Muhammad Sajjad Khan (died 10 March 1999), commonly known as Sajjad Afghani, was a prominent Pakistani militant leader, who was commander-in-chief of Harkat-ul-Mujahideen. He was known as Sajjad Afghani, due to his participation in the Soviet-Afghan War. Khan was killed during an unsuccessful jailbreak from the Kot Bhalwal Jail on 10 March 1999.

==Early life==
He was born in the village of Baibakh, Rawalakot, in the Poonch District of Azad Kashmir, Pakistan.

==Soviet–Afghan War==
Sajjad Afghani joined the militancy under the banner of Harkat-ul-Mujahideen in the 1980s. He was well trained and remained involved in the Soviet–Afghan War. He stayed in Afghanistan until 1989.

==Commander in Chief==
In 1991 he became Commander in Chief of Harkat Ul Ansar in Srinagar. In June 1994 he was arrested along with Molana Masood Azhar by the Indian Border Security Force. Lt. Gen.
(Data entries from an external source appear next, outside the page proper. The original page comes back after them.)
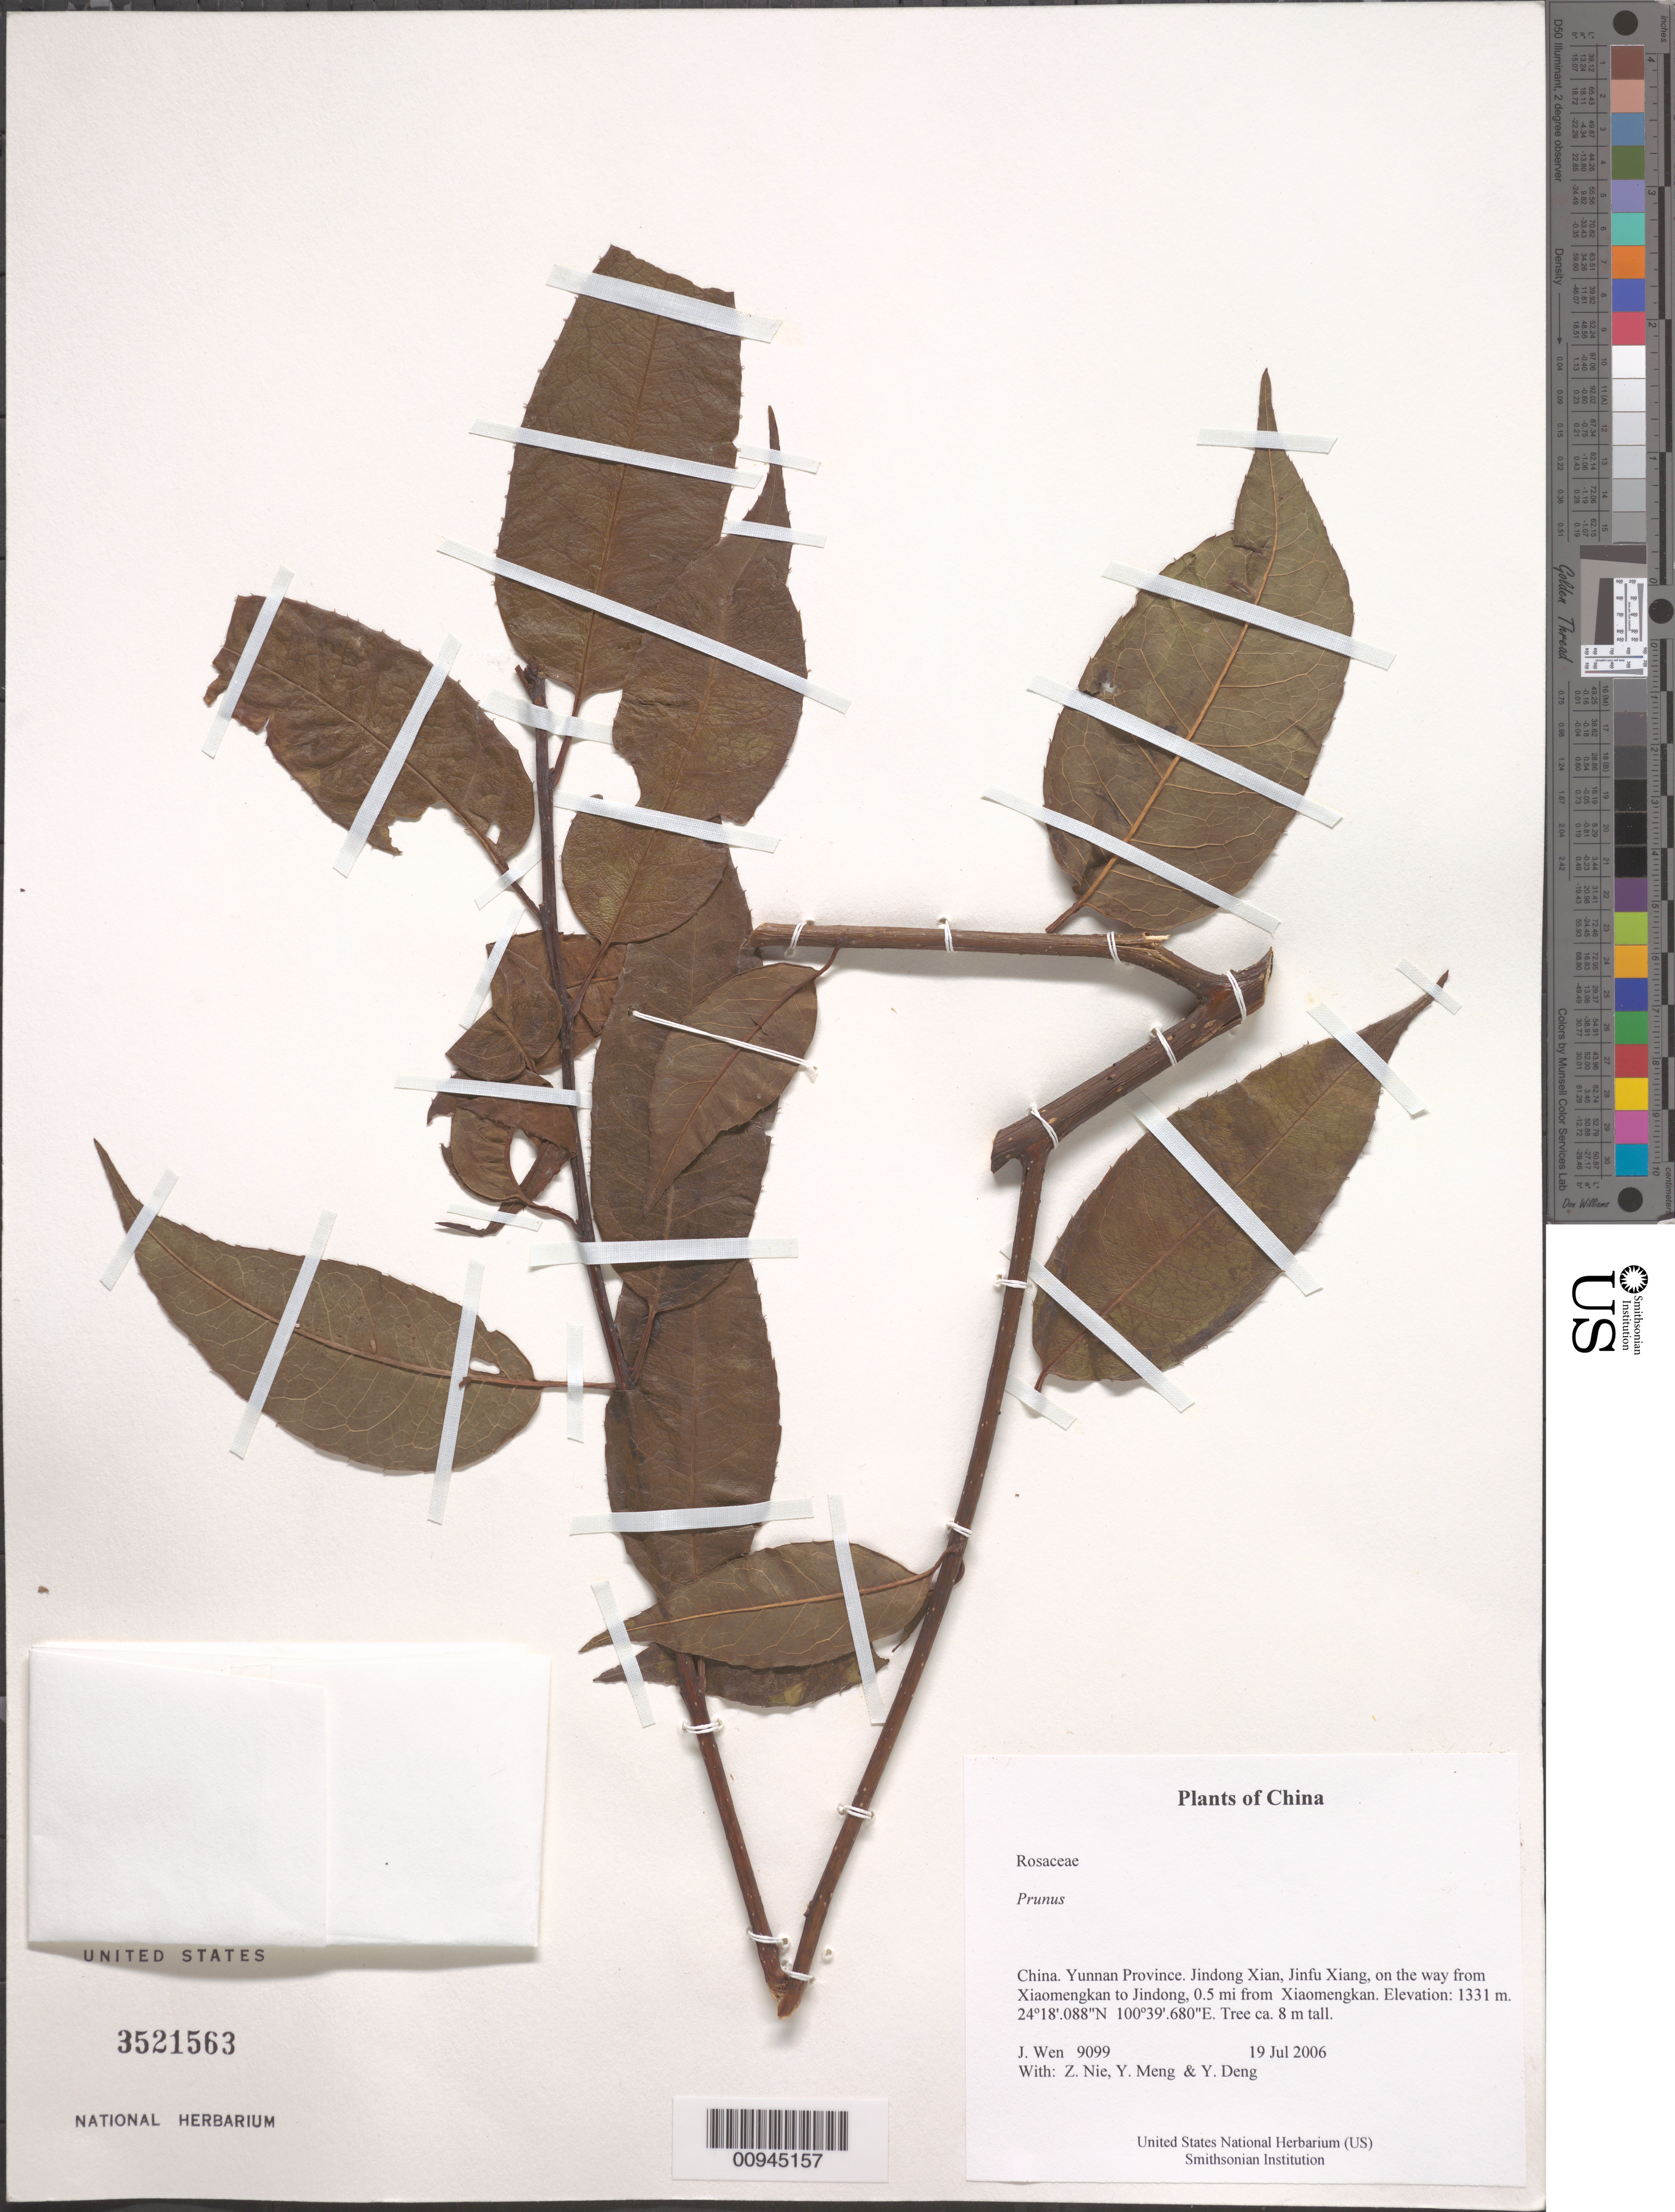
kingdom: Plantae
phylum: Tracheophyta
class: Magnoliopsida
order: Rosales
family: Rosaceae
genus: Prunus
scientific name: Prunus sp.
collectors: J. Wen, Z. Nie, Y. Meng & Y. Deng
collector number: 9099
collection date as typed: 19 Jul 2006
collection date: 2006-07-19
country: China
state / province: Yunnan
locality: Yunnan Province. Jindong Xian, Jinfu Xiang, on the way from Xiaomengkan to Jindong, 0.5 mi from Xiaomengkan.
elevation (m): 1331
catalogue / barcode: US 3521563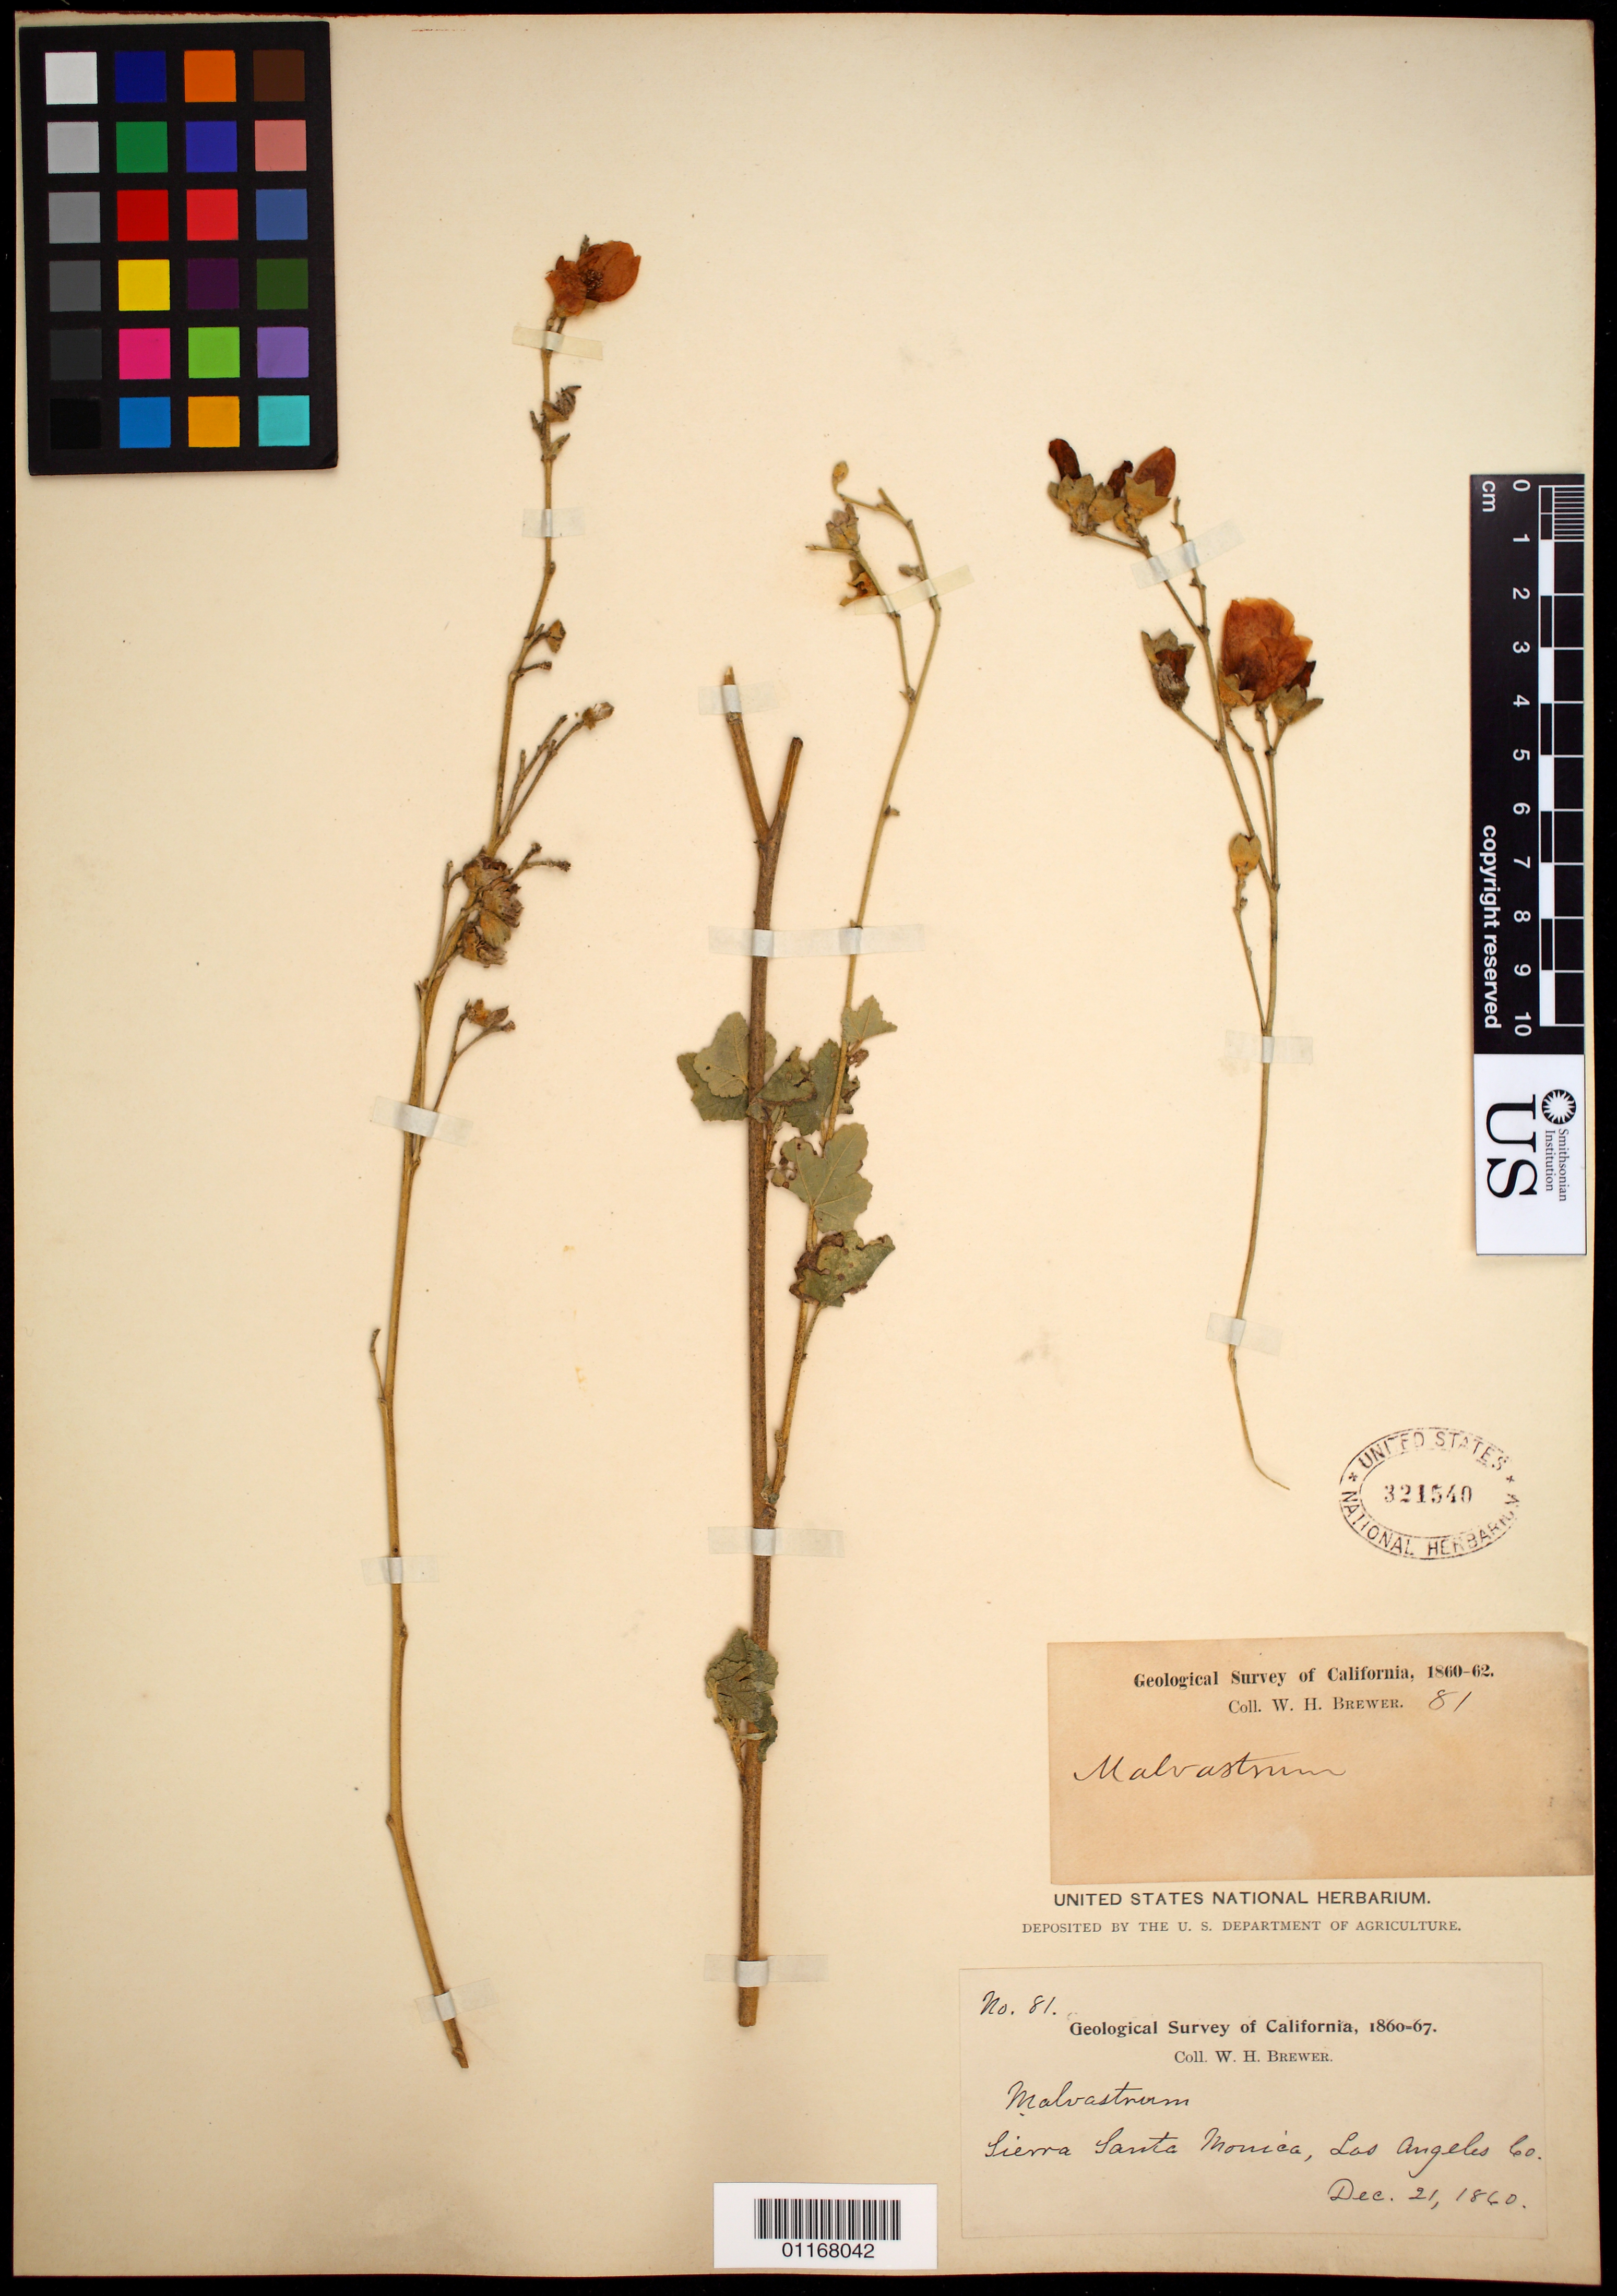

Arjun Ray, then Brigadier General Staff (BGS), described Afghani, a frail but visibly tough militant who had fought the Russians, as the "biggest catch" given his importance in militant circles.

==Death==
According to Indian sources, Afghani was killed during an unsuccessful jailbreak from the Kot Bhalwal Jail on 10 March 1999. His death led to the hijacking of Indian Airlines Flight 814 in December by Harkat members, which led to the release of Masood Azhar, Ahmed Omar Saeed Sheikh and Mushtaq Ahmed Zargar by the Indian Government. The handover of his body had also been one of the initial demands of the hijackers.